For me? Jesus? I'll pass. Because if there is a god, there is only one reason. Only one true answer to the question of "WHY?" when it comes to this child's life where apparently she was only born to live in pain then burn in hell.

SHE.
HAD.
IT.
COMING.

That's the answer. Why? She deserved it. How? We don't know, but God does. The only way this HORROR could exist in a world with God is if that Child deserved what happened to her. God had this happen, because that little girl deserved to be raped, deserved to live in agony, and deserved to go to hell for her sins.

And the paramedic? Who tried so hard to take care of that child, look out for her, watch over her, in the end, he could do NOTHING. And that was what broke him. Not the rape. Not the frantic attempt to do SOMETHING to reverse the damage after he found her. No. It was when she gave up and did the only thing she could to end the pain she was in.

I don't like that answer.

I like a world without god, because then I can say, she didn't deserve it. She didn't have it coming. She wasn't a bad person because bad things happened to her. I'm not a bad person because bad things happen to me. Because in a world with an omniscient, omnipresent, omnipotent just and loving god, there is no other answer than she was a terrible person who deserved to suffer.

Only a terrible person could have such horror happen to them.

So tell me, besides trotting out, "He works in mysterious ways" or some other such nonsense, by using logic and reason, explain to me where the flaw in my logic is? In what universe was this Just? or Good? or Right? Or even something God could stomach, because fuck knows I CAN'T, and I didn't even SEE IT. I'm just the guy the guy who was FUCKED UP BY THIS TALKED TO.

But if there is no god, this was just horrible. This is just the fact that the world is based in chaos, and life is order. We strive to bring order to this world by bringing life into this world. Sometimes that live gets mutated and like a cancer, the fucked up/mutated life starts destroying order in the world in favor of its cancerous existence.

I have no hatred for the mother or step-father. I know what Fentanyl-Heroin can do. I know what addiction does. If those two ever recovered from their addiction, I cannot imagine what hell their conscious is putting them through. I see no need to do anything other than let the justice system take care of them as it sees fit. Which in a way brings us back around to "Justice or Compensation"

I could spend hours giving you examples of people I know personally seeking Justice and how it always works out poorly. When it is horror on this scale, it is a terrible burden to place upon the shoulders of a single person. How the FUCK do you even begin to bring about some sort of justice for a horror on this scale. WHERE DO YOU BEGIN?

And after you begin, what does that do to YOU? YOU inflicting this level of pain on someone else so they suffer enough to balance this ledger? Unless you were a total sociopath, how could you live with knowing what you did, even if they deserved it? Once the rage is gone, the memory of what you did would remain.
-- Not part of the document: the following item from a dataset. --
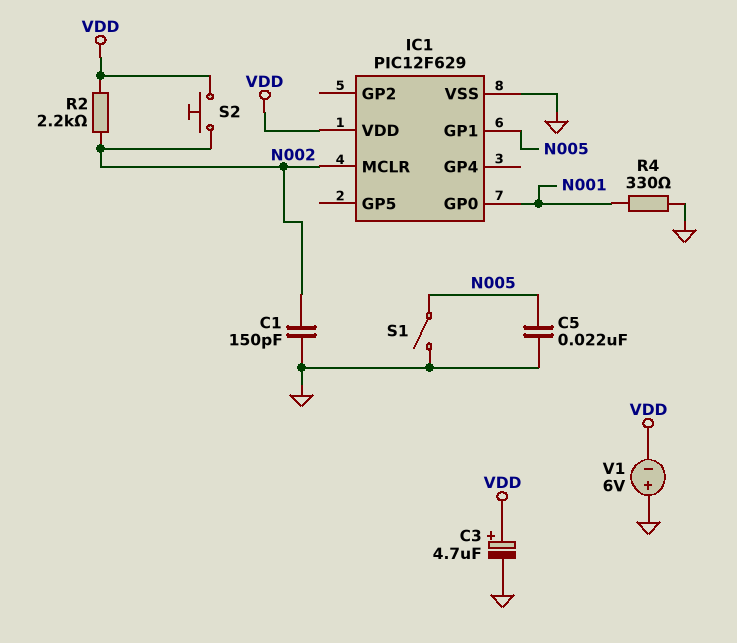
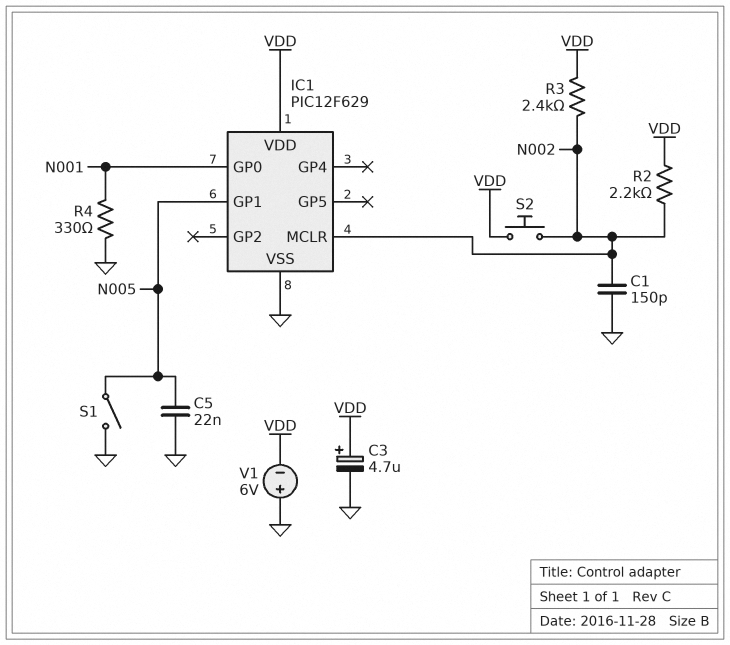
R3: none -> 2.4k (N002, VDD)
No... best to leave this to the courts so no one person has to shoulder that burden.

Then again, my samples all come from Criminals and the Insane, so... I guess my sample pool is tainted.

However, I have come to the conclusion that I hate Justice. I hate "fair". I want a world that is unfair. I want a world where everyone is happy, even if they don't deserve it. I think if those people had been happy, in a better life and better place, none of this would have happened.

If there was a button, I could press, to give everyone their own personal heaven. Everyone that ever was, is, and will be. From Hitler to Mother Teresa. I'd press that button. I'd want everyone, even if they did not deserve it, to be happy.

Your God Would NEVER Press That Button.

He could, if he's real, but he has already decided, for what ever reason, not to. And if he's real, that's fine. He can do that. He's God, but if he wants me to respect him, he'd better come up with a better reason than SHE HAD IT COMING. So, keep your Jesus. I prefer the belief that just because terrible things happen to me, I'm not a terrible person because of it.